With population growth comes an abundance of conveniences and that is proven in Cincinnati, as U.S. News says, “Although Cincinnati is often perceived as a sleepy Midwestern metro area, residents benefit from a wealth of amenities, including museums, professional sports teams and a wide selection of restaurants.” The list of venues, galleries, and restaurants in the Queen City is extensive, and new businesses are popping up overnight. Between The Contemporary Arts Center, 1c Museum Hotel Cincinnati, and 5th Street Gallery, you’ll have a day packed full of inspiring art. The influx of immigrants during the late 19th century encouraged the city to become culturally diverse which manifested quickly into the city’s food scene.
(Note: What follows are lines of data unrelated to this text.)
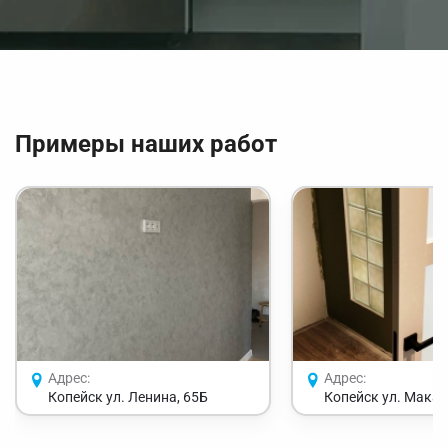
Примеры наших работ
Адрес:
Адрес:
Копейск ул. Ленина, 65Б
Копейск ул. Макар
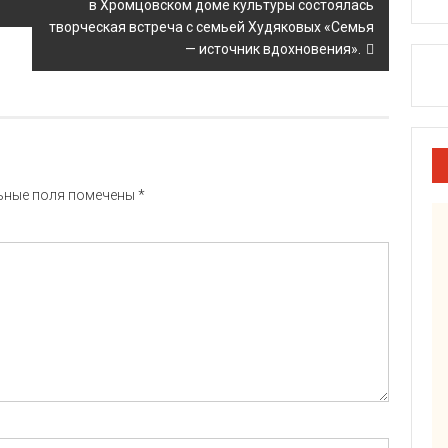
в Хромцовском доме культуры состоялась
творческая встреча с семьей Худяковых «Семья
— источник вдохновения».
ьные поля помечены
*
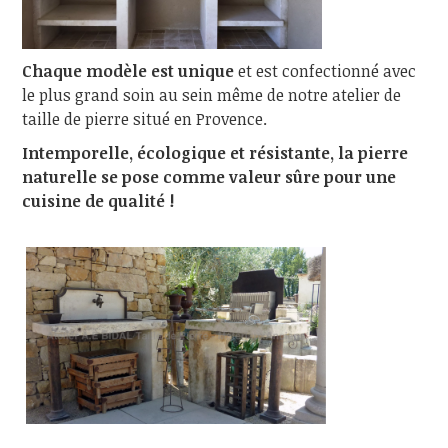
Chaque modèle est unique
et est confectionné avec
le plus grand soin au sein même de notre atelier de
taille de pierre situé en Provence.
Intemporelle, écologique et résistante, la pierre
naturelle se pose comme valeur sûre pour une
cuisine de qualité !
So once hunger strikes, indulge in one of the many restaurants the city has to offer such as Japanese Gastropub and sushi bar, Kaze, lively Italian-European restaurant The Mercer, and classic Cincinnatian restaurant, Revolution Rotisserie. Last but not least, line up for the coveted Graeter’s Ice Cream as a night-cap.
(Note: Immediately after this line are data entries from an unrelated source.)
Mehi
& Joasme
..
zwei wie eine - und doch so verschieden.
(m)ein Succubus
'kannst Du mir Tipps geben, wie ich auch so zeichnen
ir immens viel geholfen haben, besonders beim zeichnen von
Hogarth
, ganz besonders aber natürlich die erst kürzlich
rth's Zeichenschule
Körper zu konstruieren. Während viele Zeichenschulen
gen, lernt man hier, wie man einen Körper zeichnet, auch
The Cincinnati Region is a national hub for employment in careers ranging from hospitality to biohealth and is certainly on the rise. With nearly 10 Fortune 500 companies based out of the city, it’s almost hard not to find a job. Not to mention Cincinnati’s startup growth rate is among the fastest in the Midwest. If you have a million dollar idea you’ve been holding onto, this city may be the perfect place to make moves, especially with the low cost of living to support you as you flourish. With a medium home price of $130,000 alongside a very low average commute time of 24.5 minutes, you’re bound to keep your finances up as well as your happiness. The Cincinnati Region’s real estate market is 40% lower than the national average, so what’s stopping you from buying a home in this up and coming city? As The Cincinnati Experience says, “Live better for less in the Cincinnati Region.”

The Cincinnati Region’s real estate market is 40% lower than the national average, so what’s stopping you from buying a home in this up and coming city?”

We’ve established the growing millennial population in the city, but families are settling down in the region as well, which in part has to do with the excellent school system. The city’s school district ranks among the nation’s top 10. Indian Hill Exempted Village School District in particular ranks as the number one school district in the region and is known for weaving creativity and learning with facilities that are continually improving. Whether you have a crowded dinner table of children or are thinking of starting a family, Cincinnati is a leading place for your kids to receive an education. With a small student to teacher ratio, thriving sports programs, a variety of extracurriculars, and high enrollment growth, there is something for every student.

Whether you’re a midwesterner at heart or thinking of slowing life down in the middle of the country, Cincinnati is the perfect balance between city and country. Say goodbye to your overpriced mortgage, your long commute time and say hello to your new home in Ohio. Have your belly ready to indulge in delicacies such as goetta, a pan-fried patty similar to sausage, catch a Cincinnati Reds game, and simply relish in the carefree lifestyle this midwestern up and coming city has to offer.